Thanks for all the warm welcomes everyone. I'll get some pics up as soon as i get it.

Cheers
Melly


----------



## ImolaTT (Jul 5, 2009)

welcome to the forum  A


----------



## J Mays (Feb 28, 2009)

Hows things melly, didn't think I'd ever hear of you parking your arse in anything apart from Jap metal. Where have you ordered the car from?

Cheers Ewan.


----------



## Wallsendmag (Feb 12, 2004)

Welcome


----------



## Melly (Jul 5, 2009)

Hi Ewan,

Yes im as surprised as you are lol. I was about to order one of the s2000 edition 100 or a new focus rs. Had a wee think about it and ruled the focus out as it would be just as heavy on fuel as the scoob and im pretty sure that when mods are fitted the limit of the revo-knuckle and the lsd will be found and left wanting. The only reason i never went for the S2000 was the fact i would have spent another 10k on getting it supercharged from TTS and all the other supporting mods needed as it just aint fast enough standard as i found out with my first one 

Guy in work had the audi R8 in with him and after having a look around it and sitting in it i decided a TT could be on the cards. Had a drive up to Dundee Audi and test drove the auto tfsi which was nice enough but ordered the manual instead. Was told to expect a September delivery so just waiting for the call now.
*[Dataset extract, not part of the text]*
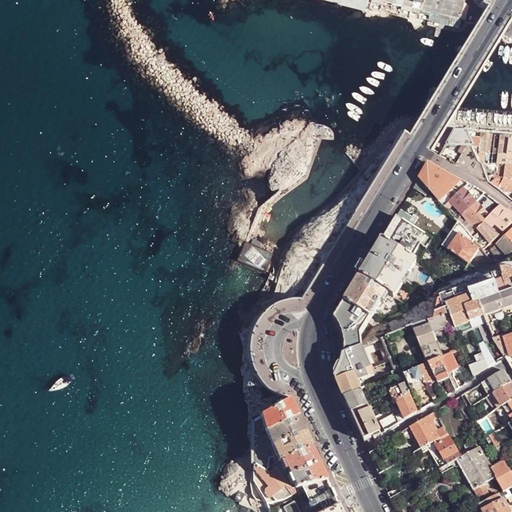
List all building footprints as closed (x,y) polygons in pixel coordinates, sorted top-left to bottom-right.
[(364,14),(367,0),(320,0),(339,5),(364,14)] [(460,21),(461,13),(452,11),(441,8),(432,7),(422,5),(413,2),(403,0),(401,0),(372,0),(370,7),(428,20),(458,29),(460,21)] [(433,0),(432,7),(441,8),(442,0),(433,0)] [(442,0),(441,8),(452,11),(453,0),(442,0)] [(453,0),(452,11),(461,13),(464,2),(464,0),(453,0)] [(468,6),(464,2),(461,13),(460,21),(464,22),(468,6)] [(476,140),(477,133),(465,133),(465,134),(473,147),(478,147),(479,140),(476,140)] [(473,147),(465,134),(452,134),(451,134),(451,135),(439,139),(434,148),(441,152),(444,146),(459,147),(463,147),(469,147),(473,147)] [(486,135),(480,134),(479,140),(478,147),(478,153),(490,151),(492,136),(486,135)] [(501,137),(495,136),(493,154),(505,155),(507,138),(501,137)] [(489,163),(490,151),(478,153),(483,166),(489,163)] [(505,155),(493,154),(492,163),(504,165),(505,155)] [(489,163),(483,166),(487,175),(495,174),(495,177),(496,177),(503,178),(504,165),(492,163),(489,163)] [(511,165),(504,165),(503,178),(511,178),(511,165)] [(428,166),(420,180),(431,193),(439,202),(453,189),(454,188),(457,182),(428,166)] [(511,185),(511,178),(503,178),(496,177),(491,182),(498,188),(500,184),(511,185)] [(431,193),(420,180),(414,189),(426,198),(431,193)] [(468,184),(463,189),(471,197),(474,194),(473,192),(471,194),(470,193),(475,188),(468,184)] [(511,193),(511,192),(511,185),(500,184),(498,188),(511,198),(511,193)] [(454,188),(453,189),(439,202),(444,207),(450,202),(460,192),(454,188)] [(462,215),(476,203),(471,197),(463,189),(460,192),(450,202),(453,206),(462,215)] [(453,206),(450,202),(444,207),(447,210),(447,211),(453,206)] [(476,203),(462,215),(467,220),(476,230),(478,229),(483,223),(489,218),(476,203)] [(483,223),(490,229),(494,225),(503,233),(511,224),(511,214),(501,207),(497,210),(492,215),(489,218),(483,223)] [(497,210),(494,207),(489,212),(492,215),(497,210)] [(401,211),(396,218),(409,226),(414,219),(401,211)] [(409,226),(396,218),(390,227),(396,231),(393,236),(388,232),(382,242),(411,260),(419,248),(426,237),(409,226)] [(467,220),(460,226),(470,236),(472,234),(473,233),(476,230),(467,220)] [(478,229),(476,230),(473,233),(472,234),(470,236),(472,239),(474,242),(482,251),(489,245),(499,236),(497,234),(490,229),(483,223),(478,229)] [(441,247),(448,251),(458,236),(471,245),(474,242),(472,239),(470,236),(460,226),(458,224),(441,247)] [(396,231),(390,227),(388,232),(393,236),(396,231)] [(458,236),(448,251),(469,265),(470,262),(479,250),(471,245),(458,236)] [(511,252),(511,245),(504,237),(492,248),(490,250),(490,251),(495,256),(502,263),(511,252)] [(393,297),(394,298),(416,263),(411,260),(382,242),(361,277),(387,293),(393,297)] [(270,257),(244,246),(237,263),(263,274),(270,257)] [(502,263),(495,256),(491,261),(492,262),(493,263),(495,265),(498,267),(499,266),(502,263)] [(471,266),(469,265),(462,275),(464,277),(465,278),(466,277),(472,267),(471,266)] [(511,284),(511,269),(506,268),(500,271),(500,272),(501,271),(504,280),(506,285),(511,284)] [(361,277),(345,303),(372,318),(381,303),(387,293),(361,277)] [(504,280),(495,284),(500,296),(511,292),(511,284),(506,285),(504,280)] [(500,296),(495,284),(469,293),(471,297),(474,306),(500,296)] [(511,292),(500,296),(474,306),(480,319),(484,317),(485,317),(490,316),(505,310),(511,307),(511,292)] [(387,293),(381,303),(388,306),(393,297),(387,293)] [(470,323),(461,301),(457,303),(453,295),(447,298),(446,295),(439,298),(440,301),(441,300),(441,301),(445,311),(452,327),(456,337),(472,330),(470,323)] [(474,306),(471,297),(461,301),(470,323),(473,322),(480,319),(474,306)] [(345,303),(335,319),(335,320),(338,325),(341,330),(343,335),(345,340),(361,335),(372,318),(345,303)] [(433,335),(452,327),(445,311),(435,315),(434,321),(433,321),(429,323),(430,328),(433,335)] [(494,325),(490,316),(485,317),(487,323),(489,327),(494,325)] [(429,323),(413,328),(414,332),(415,333),(430,328),(429,323)] [(433,335),(430,328),(415,333),(419,343),(421,349),(421,350),(437,344),(433,335)] [(413,345),(419,343),(415,333),(414,332),(409,334),(413,345)] [(361,335),(345,340),(345,344),(345,355),(363,348),(361,335)] [(511,336),(503,339),(509,355),(510,359),(511,358),(511,336)] [(502,337),(494,340),(505,356),(509,355),(503,339),(502,337)] [(363,348),(345,355),(348,364),(341,367),(345,375),(336,379),(337,381),(339,381),(340,383),(343,381),(346,387),(343,389),(346,395),(344,395),(345,400),(362,393),(358,383),(374,376),(371,369),(389,361),(381,340),(363,348)] [(443,359),(437,344),(421,350),(423,355),(427,364),(428,365),(429,365),(441,360),(443,359)] [(459,369),(453,354),(450,355),(443,359),(441,360),(448,374),(454,371),(459,369)] [(484,358),(482,354),(475,357),(478,364),(469,367),(474,378),(483,372),(488,368),(484,358)] [(427,364),(423,355),(418,357),(416,358),(419,367),(427,364)] [(491,356),(484,358),(488,368),(495,364),(491,356)] [(448,374),(441,360),(429,365),(437,379),(438,382),(439,385),(451,380),(448,374)] [(405,368),(407,374),(415,370),(413,365),(405,368)] [(437,379),(429,365),(428,365),(419,369),(425,381),(426,384),(435,380),(437,379)] [(341,367),(336,379),(345,375),(341,367)] [(425,381),(419,369),(415,370),(407,374),(404,375),(410,388),(425,381)] [(457,391),(460,389),(454,377),(455,376),(454,375),(455,374),(454,371),(448,374),(451,380),(457,391)] [(503,371),(488,381),(495,393),(511,383),(503,371)] [(339,381),(337,381),(344,395),(346,395),(343,389),(346,387),(343,381),(340,383),(339,381)] [(410,388),(413,394),(428,387),(426,384),(425,381),(410,388)] [(495,393),(488,381),(482,384),(489,396),(494,394),(495,393)] [(495,393),(494,394),(499,401),(502,406),(511,399),(511,384),(511,383),(495,393)] [(410,395),(405,386),(391,391),(389,395),(392,401),(396,401),(410,395)] [(476,387),(469,392),(471,396),(479,391),(476,387)] [(438,402),(432,389),(429,390),(434,401),(435,403),(438,402)] [(345,400),(355,420),(372,413),(362,393),(345,400)] [(405,422),(418,414),(410,395),(396,401),(402,415),(405,422)] [(259,417),(259,418),(262,427),(265,433),(265,435),(297,416),(292,405),(289,399),(259,417)] [(511,399),(502,406),(511,421),(511,399)] [(400,425),(405,422),(402,415),(396,418),(393,411),(377,418),(384,433),(400,425)] [(355,420),(365,442),(368,441),(374,438),(375,440),(375,439),(382,435),(372,413),(355,420)] [(440,420),(435,413),(427,418),(431,425),(432,424),(436,422),(440,420)] [(297,416),(265,435),(272,449),(305,432),(300,422),(297,416)] [(472,417),(467,420),(471,425),(476,423),(472,417)] [(259,418),(253,421),(254,462),(269,467),(277,466),(276,465),(275,463),(275,460),(270,450),(269,448),(264,436),(263,434),(262,427),(259,418)] [(431,425),(427,418),(424,420),(437,441),(441,439),(437,433),(432,424),(431,425)] [(437,441),(424,420),(410,429),(411,429),(415,437),(422,450),(434,443),(437,441)] [(444,429),(440,420),(436,422),(440,431),(444,429)] [(411,429),(403,434),(406,439),(409,440),(415,437),(411,429)] [(448,435),(444,429),(440,431),(437,433),(441,439),(448,435)] [(305,432),(272,449),(279,464),(283,462),(311,447),(307,438),(305,432)] [(461,458),(448,435),(441,439),(437,441),(434,443),(448,467),(457,462),(461,459),(461,458)] [(500,445),(493,435),(489,437),(492,441),(498,450),(500,448),(498,446),(500,445)] [(473,438),(463,444),(469,454),(479,448),(473,438)] [(440,471),(448,467),(434,443),(422,450),(423,453),(428,451),(429,451),(440,471)] [(311,447),(283,462),(284,466),(286,469),(289,475),(318,463),(314,453),(311,447)] [(509,460),(502,447),(500,448),(498,450),(505,462),(509,460)] [(492,469),(479,448),(469,454),(461,458),(461,459),(457,462),(474,491),(484,486),(497,479),(498,478),(492,469)] [(511,473),(505,462),(492,469),(498,478),(497,479),(503,492),(504,493),(511,488),(511,473)] [(318,463),(289,475),(294,488),(300,486),(326,480),(321,469),(318,463)] [(268,469),(254,464),(253,464),(253,472),(252,472),(252,483),(253,484),(254,485),(263,502),(287,484),(283,478),(280,473),(278,468),(268,469)] [(386,471),(380,475),(382,480),(387,478),(387,477),(388,476),(389,475),(386,471)] [(326,480),(300,486),(308,503),(324,494),(331,491),(326,480)] [(291,489),(287,484),(263,502),(265,505),(272,503),(282,501),(290,496),(293,492),(292,489),(291,489)] [(484,486),(474,491),(479,500),(489,494),(484,486)] [(331,491),(324,494),(330,508),(337,505),(333,495),(331,491)] [(394,492),(388,495),(391,499),(400,495),(398,491),(397,491),(396,491),(394,491),(394,492)] [(239,492),(235,499),(241,502),(244,495),(239,492)] [(269,511),(324,511),(330,508),(324,494),(308,503),(297,509),(291,499),(269,511)] [(269,511),(291,499),(290,496),(282,501),(272,503),(265,505),(269,511)] [(500,498),(499,496),(480,506),(483,511),(509,511),(503,501),(501,498),(500,498)]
You still have that cracking S3 i seen at the shell garage :?:

Cheers
Melly


----------



## J Mays (Feb 28, 2009)

Nice one, Good choice on the TT, the Mk2 is a very nice car, ticks all the right boxes imo. If it ever needs any attention in the workshop I'll make sure its looked after. If I catch it on the Transporter I'll get a couple of pics Pm'd to you.

Yea still Got the S3,willneed to get out for a wee rip when you get the TT. gona be keeping this one(i said that about the TypeR aswell n that only lasted 7months lol) Going for around 300hp & some porsche Style mods.

Cheers Ewan


----------